After Mikel Arteta went down with an injury that ruled him out for most of the rest of the season, Arsene Wenger was forced to recall Coquelin from Charlton Athletic (that, or start Mathieu Flamini in every match which lol nope). Cazorla had prior experience in playing deeper in the midfield while at Malaga, and combined with his exceptional vision, footwork, and passing range, Wenger decided to move the Spaniard back to be the initial fulcrum the players further up the pitch desperately needed in absence of Coquelin's deficiencies in passing while isolated deep on his own.
In one of the first matches featuring Coquelin and Cazorla together, Santi produced this magical display of technique in advancing the ball out from a deeper spot on the pitch:
He didn't stop there. He provided first-touches like this...
...to assists like this:
What Santi Cazorla provided this season wasn't really all that unexpected. He's always had the talent and ability to create something out of nothing, to spearhead and keep alive an attack.
It's that what Santi Cazorla brought to Arsenal this season, what he gave the rest of the players around him, was the same old Santi Cazorla, except in an area of the pitch that made others perform at their best, in the spots on the pitch that made them shine the most.

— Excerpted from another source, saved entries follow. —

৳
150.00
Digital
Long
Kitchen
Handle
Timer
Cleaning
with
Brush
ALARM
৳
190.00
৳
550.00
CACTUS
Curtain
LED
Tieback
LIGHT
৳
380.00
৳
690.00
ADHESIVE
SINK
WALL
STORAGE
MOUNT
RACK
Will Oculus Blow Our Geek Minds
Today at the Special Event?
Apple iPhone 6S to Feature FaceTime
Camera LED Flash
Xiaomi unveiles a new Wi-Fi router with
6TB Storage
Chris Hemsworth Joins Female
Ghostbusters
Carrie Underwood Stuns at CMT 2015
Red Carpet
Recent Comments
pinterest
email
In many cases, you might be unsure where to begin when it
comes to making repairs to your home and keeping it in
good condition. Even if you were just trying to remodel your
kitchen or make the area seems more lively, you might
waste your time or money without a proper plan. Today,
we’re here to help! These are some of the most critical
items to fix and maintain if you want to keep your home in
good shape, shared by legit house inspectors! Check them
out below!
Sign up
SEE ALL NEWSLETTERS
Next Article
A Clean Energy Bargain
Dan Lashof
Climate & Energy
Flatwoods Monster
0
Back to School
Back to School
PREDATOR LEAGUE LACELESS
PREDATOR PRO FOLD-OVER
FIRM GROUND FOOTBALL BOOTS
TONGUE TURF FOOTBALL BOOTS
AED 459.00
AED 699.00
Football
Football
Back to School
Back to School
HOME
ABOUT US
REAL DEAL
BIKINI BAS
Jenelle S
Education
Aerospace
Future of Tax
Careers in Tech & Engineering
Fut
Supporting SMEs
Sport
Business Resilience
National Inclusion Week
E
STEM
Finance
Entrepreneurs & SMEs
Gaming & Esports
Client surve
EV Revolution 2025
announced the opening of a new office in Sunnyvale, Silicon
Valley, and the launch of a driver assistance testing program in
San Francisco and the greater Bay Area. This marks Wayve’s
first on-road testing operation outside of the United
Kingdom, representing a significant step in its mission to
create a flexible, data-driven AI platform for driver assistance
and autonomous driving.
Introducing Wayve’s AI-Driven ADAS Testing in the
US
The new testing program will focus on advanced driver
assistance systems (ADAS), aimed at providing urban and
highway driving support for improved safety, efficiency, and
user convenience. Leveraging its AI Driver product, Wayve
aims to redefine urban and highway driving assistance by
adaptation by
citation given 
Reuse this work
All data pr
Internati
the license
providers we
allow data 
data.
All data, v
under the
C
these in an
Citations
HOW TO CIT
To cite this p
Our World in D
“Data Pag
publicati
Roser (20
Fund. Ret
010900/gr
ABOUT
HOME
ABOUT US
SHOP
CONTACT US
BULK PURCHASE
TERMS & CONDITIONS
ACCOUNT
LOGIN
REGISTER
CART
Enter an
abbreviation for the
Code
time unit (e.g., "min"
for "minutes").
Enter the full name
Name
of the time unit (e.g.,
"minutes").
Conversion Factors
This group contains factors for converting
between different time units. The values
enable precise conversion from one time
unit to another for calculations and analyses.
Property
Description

He gave Francis Coquelin the ability to capitalize on his ability to tackle at will, all over the pitch knowing Cazorla would be there to help him out when he would win the ball back. He gave Mesut Ozil, Aaron Ramsey, Alexis Sanchez, and Olivier Giroud the bridge between the back four defenders and the front line of the attack. And, more importantly, he gave Arsene Wenger the chance to play others (save for, perhaps, Ramsey) at their optimal positions while finding a spot on the pitch for Cazorla to shine.
Cazorla finished second in the league in assists this season while also successfully completing a league-high 154 passes in a single match. It can be argued that while Coquelin's return from loan was the watershed moment the club needed to turn around their mediocre first half of the season, his success -- and, subsequently, the club's success -- would not have been as good as it was without the one guy nearby who, figuratively and literally, assisted the players around him.